Teaching a robot to make ethical decisions is pretty complicated.
Self driving car is the new frontier in automotive design. These autonomous vehicles detect their surroundings using a variety of technologies such as radar and GPS. Their control systems analyze sensory data to distinguish between different vehicles on the road, so the car can sense when it’s safe to change lanes or perform other maneuvers.
Many companies are trying to get in on the act—Elon Musk recently announced that all of Tesla’s cars now have self-driving capabilities, and Google plans to make its self-driving cars commercially available by 2020. The Obama administration has also given his blessing to the technology, as long as it’s regulated.
But the increasing likelihood of driverless cars also raises ethical questions, such as whether a vehicle should prioritize the safety of the driver or the safety of pedestrians in the event of an unavoidable crash.
Two doctoral students at the Massachusetts Institute of Technology have attempted to address this problem by creating the Moral Machine, a computer program which allows users to decide how a driverless car should respond to an imminent disaster. However, several technologists question whether the tool (or an actual driverless car) can be programmed to fully replicate all the big and small decisions human drivers must make.
Sohan Dsouza and Edmond Awad, who developed the Moral Machine, are part of Scalable Cooperation, a research group at the MIT Media Lab which aims to understand how technology will reshape human collaboration. Their program presents moral dilemmas where a driverless car with failing brakes must choose the lesser of two evils, such as killing two passengers or five pedestrians. Users can judge which outcome they think is more acceptable and see how their responses compare with those of other people. They can also design their own scenarios to view, share and discuss. So far, the Moral Machine has logged 14 million decisions from two million people.
“We wanted to create discussion of a neglected topic,” Dsouza told the Observer. “We also cover all the complexities of traffic laws, where pedestrians are either jaywalking or following the walk signal. That affects whether you kill more or less people.”
“We collect data to understand the human perception of moral decisions made by machines,” Awad added.
This data includes information that self-driving cars wouldn’t have access to, such as the age, sex, occupation and weight of the virtual pedestrians and passengers involved.
“We don’t think the machine should differentiate this group over that group, but we want to understand what people think about these variations,” Awad said. “That gives us a chance to understand whether people want to save kids over elderly people.”
The tool’s emphasis on life-or-death situations is by design, according to the developer duo.
“We understand there may be infinite possibilities, but two options is easier for the user,” Awad said. “This is just the beginning—there’s a lot to process.”
“Our scenarios for now are death only, which is just to get the conversation going,” Dsouza said.
Autonomous car experts say this approach sounds good in theory: Michael Ramsey, research director for the information technology-research firm Gartner, told the Observer that the Moral Machine was an admirable attempt to adapt the rules of the road to the self-driving car era.
In practice, however, the road ahead gets more rutted—Ramsey said that the scenario presented by the Moral Machine was “incredibly uncommon,” which made its value more sociological than practical.
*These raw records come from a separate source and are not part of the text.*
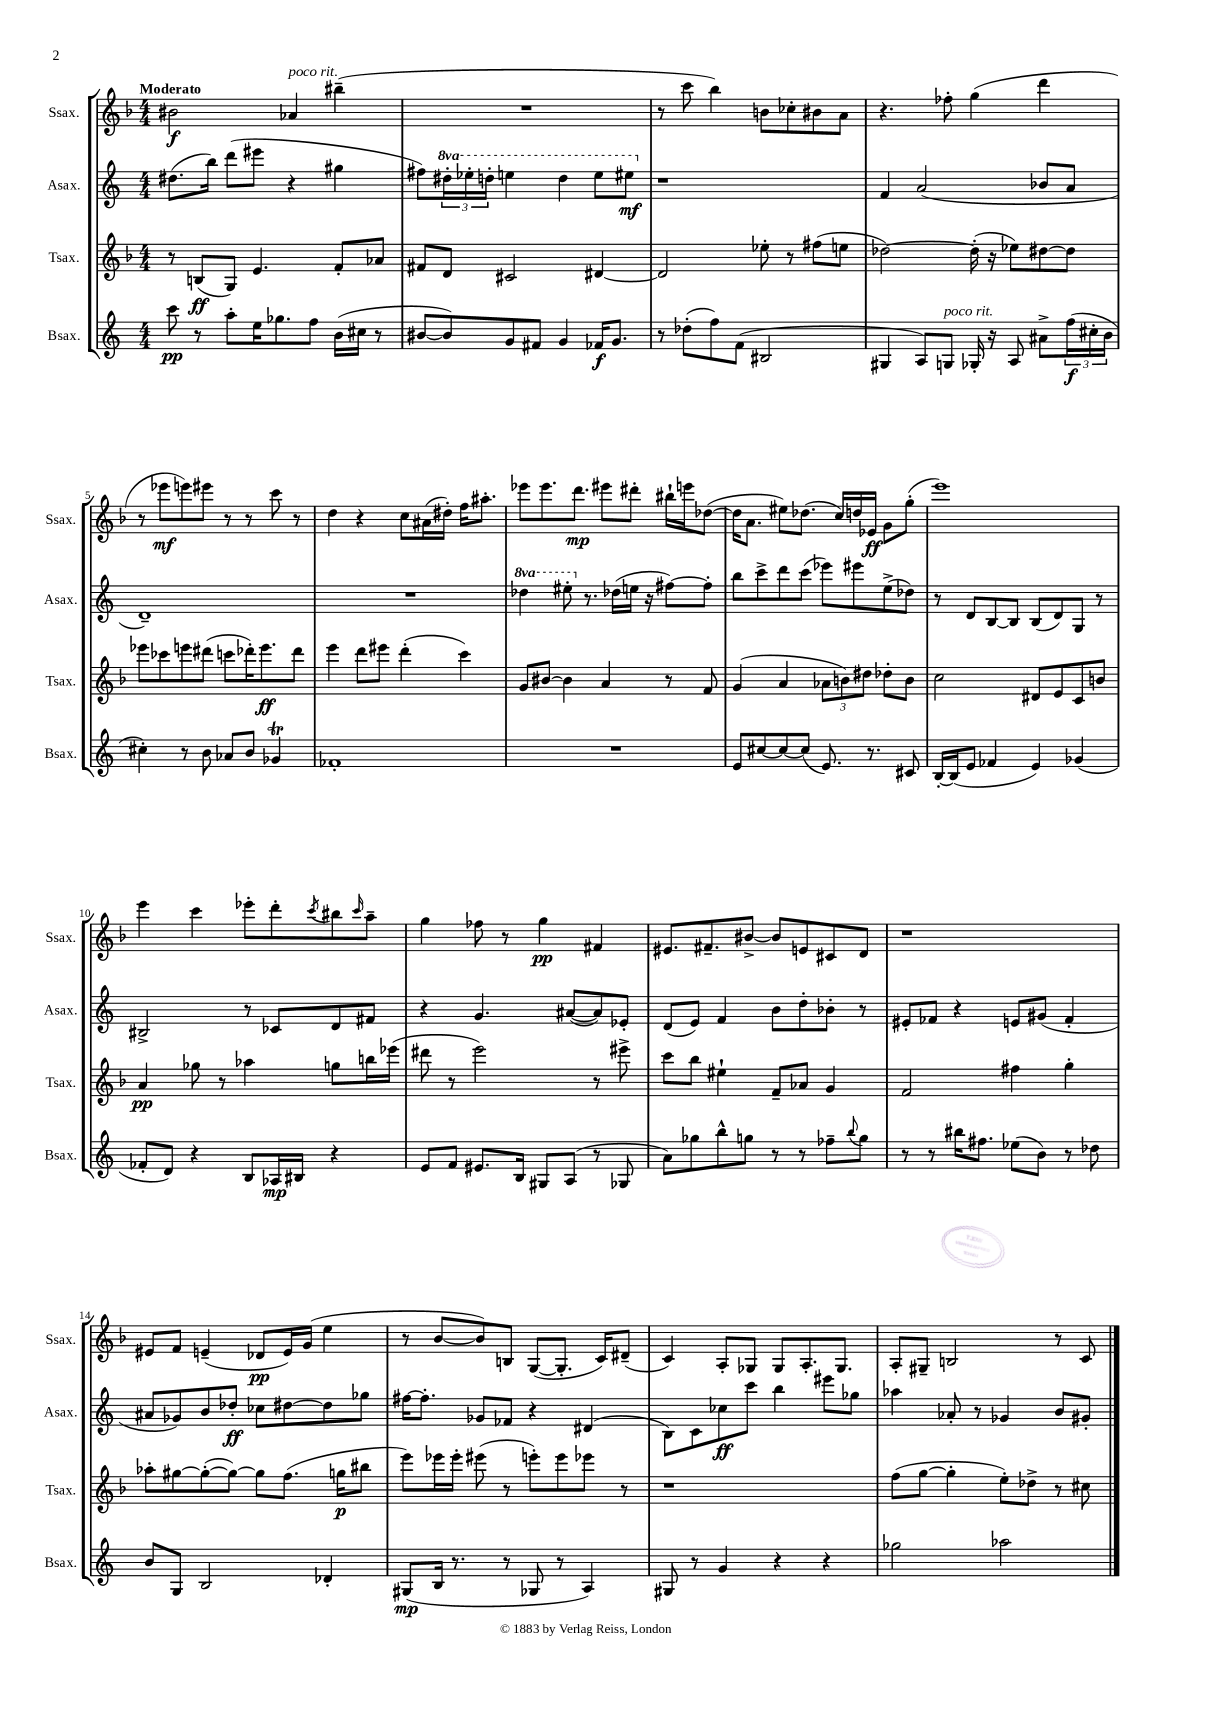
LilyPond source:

<<
\new StaffGroup <<
\new Staff = "s0" \with { instrumentName = "Ssax." shortInstrumentName = "Ssax." } {
    \clef treble \key f \major \numericTimeSignature \time 4/4 \tempo "Moderato"
    bis'2\f aes'4^\markup { \italic "poco rit." } bis''4--( |
    R1 |
    r8 c'''8 bes''4) b'8 ces''8-. bis'8 a'8 |
    r4. fes''8-. g''4( d'''4 |
    r8 ees'''8\mf e'''8) eis'''8 r8 r8 c'''8 r8 |
    d''4 r4 c''8 ais'16( dis''16-.) f''16 ais''8.-. |
    ees'''8 ees'''8. d'''8.\mp eis'''8 dis'''8-. bis''16-! e'''16 des''8~( |
    des''16 a'8. eis''8) des''8.( c''16) d''16 ees'16\ff g'8 g''8-.( |
    e'''1) |
    e'''4 c'''4 ees'''8-. d'''8-. \acciaccatura { c'''8 } bis''8 \grace { c'''16 } a''8-- |
    g''4 fes''8 r8 g''4\pp fis'4 |
    eis'8. fis'8.-- bis'8~-> bis'8 e'8 cis'8 d'8 |
    r1 |
    eis'8 f'8 e'4--( des'8\pp e'16) g'16( e''4 |
    r8 bes'8~ bes'8) b8 g8~( g8.-. c'16) dis'8--( |
    c'4) a8-. ges8 ges8 a8.-. ges8. |
    a8-. gis8-- b2 r8 c'8 \bar "|." |
}
\new Staff = "s1" \with { instrumentName = "Asax." shortInstrumentName = "Asax." } {
    \clef treble \key c \major \numericTimeSignature \time 4/4 \set Staff.ottavationMarkups = #ottavation-simple-ordinals
    dis''8.( b''16) d'''8( eis'''8 r4 gis''4 |
    fis''8) \tuplet 3/2 { \ottava #1 dis'''16-. ees'''16-. d'''16-. } e'''4 d'''4 e'''8 eis'''8\mf \ottava #0 |
    r1 |
    f'4 a'2( bes'8 a'8 |
    d'1--) |
    R1 |
    \ottava #1 des'''4 eis'''8-. \ottava #0 r8. des''16( e''!16 r16 fis''8~) fis''8-. |
    b''8 c'''8-> d'''8 c'''8( ees'''8) eis'''8 e''8->( des''8) |
    r8 d'8 b8~ b8 b8( d'8) g8 r8 |
    bis2-> r8 ces'8 d'8 fis'8 |
    r4 g'4. ais'8~( ais'8) ees'8-. |
    d'8( e'8) f'4 b'8 d''8-. bes'8-. r8 |
    eis'8-. fes'8 r4 e'8 gis'8( fes'4-. |
    ais'8 ges'8) b'8 des''8-.\ff ces''8 dis''8~ dis''8 ges''8 |
    fis''16~ fis''8.-. ges'8 fes'8 r4 dis'4( |
    b8) c'8 ces''8\ff c'''8 b''4 eis'''8 ges''8 |
    aes''4 aes'8-. r8 ges'4 b'8 gis'8-. \bar "|." |
}
\new Staff = "s2" \with { instrumentName = "Tsax." shortInstrumentName = "Tsax." } {
    \clef treble \key f \major \numericTimeSignature \time 4/4
    r8 b8\ff( g8) e'4. f'8-. aes'8 |
    fis'8 d'8 cis'2 dis'4~ |
    dis'2 ees''8-. r8 fis''8( e''8 |
    des''2~) des''16-.( r16 ees''8) dis''8~ dis''8 |
    ees'''8 ces'''8 e'''8 dis'''8( c'''8 des'''16-.) e'''8.\ff des'''8 |
    e'''4 d'''8 eis'''8 d'''4-.( c'''4) |
    g'8 bis'8~ bis'4 a'4 r8 f'8 |
    g'4( a'4 \tuplet 3/2 { aes'8 b'8) dis''8 } des''8-. b'8 |
    c''2 dis'8 e'8 c'8 b'8 |
    a'4\pp ges''8 r8 aes''4 g''8 b''16 ees'''16( |
    dis'''8 r8 e'''2) r8 eis'''8-> |
    c'''8 bes''8 eis''4-! f'8-- aes'8 g'4 |
    f'2 fis''4 g''4-. |
    aes''8-. gis''8~ gis''8~-.( gis''8~) gis''8 f''8.( g''16\p bis''8 |
    e'''8) ees'''16 ees'''16-. eis'''8( r8 e'''8-.) e'''8 ees'''8 r8 |
    r1 |
    f''8( g''8~ g''4-. e''8-.) des''8-> r8 cis''8 \bar "|." |
}
\new Staff = "s3" \with { instrumentName = "Bsax." shortInstrumentName = "Bsax." } {
    \clef treble \key c \major \numericTimeSignature \time 4/4
    c'''8\pp r8 a''8-. e''16 ges''8. f''8 b'16( cis''16 r8 |
    bis'8~ bis'8) g'8 fis'8 g'4 fes'16\f g'8. |
    r8 des''8-.( f''8) f'8( bis2 |
    gis4 a8) g8^\markup { \italic "poco rit." } ges16-. r16 a8 ais'8-> \tuplet 3/2 { f''16\f( cis''16-. b'16 } |
    cis''4-.) r8 b'8 aes'8 b'8 ges'4\trill |
    fes'1-. |
    R1 |
    e'8 cis''8~ cis''8~ cis''8( e'8.) r8. cis'8 |
    b16~-. b16( e'8 fes'4 e'4) ges'4( |
    fes'8-. d'8) r4 b8 aes16\mp bis16 r4 |
    e'8 f'8 eis'8. b16 gis8 a8( r8 ges8 |
    a'8) ges''8 b''8-^ g''8 r8 r8 fes''8-- \appoggiatura { b''8 } g''8 |
    r8 r8 bis''16 fis''8. ees''8( b'8) r8 des''8 |
    b'8 g8 b2 des'4-. |
    gis8\mp( b16 r8. r8 ges8 r8 a4) |
    gis8 r8 g'4 r4 r4 |
    ges''2 aes''2 \bar "|." |
}
>>
>>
Ramsey suggested that it would be more beneficial for users to decide whether a driverless car should maintain the legal speed limit of 55 miles per hour on the highway, or whether it should increase its speed to 70 or 80 miles per hour to keep up with traffic.
“Which is more dangerous?” Ramsey asked. “Some human or a group of humans needs to decide what to do.”
Dr. Jeffrey Miller, associate professor of engineering practice in the Department of Computer Science at the University of Southern California’s Viterbi School of Engineering, agreed that the Moral Machine’s black-and-white approach to safety was a roadblock to its success.
“You have to ask how much data we need in order to make a better decision,” Miller told the Observer. “Humans driving cars can analyze the overall impact and see how to protect the passengers. A swerve could be best for the driver, but other variables change the answer. What if there’s a minivan with a family of four in the next lane, or a school bus?”
In Miller’s view, driverless cars in their current state can’t compete with a human driver’s instincts.
“You can’t program for every eventuality,” he said. “If we’re making decisions based on a minimal amount of data, it could be fatal for someone next to a driverless vehicle.”
The developers of the Moral Machine acknowledge that self-driving cars are not equipped to make split-second decisions at this point, and would only be able to in the future if humans programmed these responses.
“The thinking would need to be incorporated ahead of time,” Awad said.
However, Awad added that it would be nearly impossible to prepare for every eventuality since every driver responds differently behind the wheel.
“Humans don’t agree on moral decisions, and so they don’t agree on what the machines should do in different scenarios,” he said.
To address this issue, Dsouza said the Moral Machine team plans to translate the website into different languages and promote it in foreign countries to get diverse perspectives.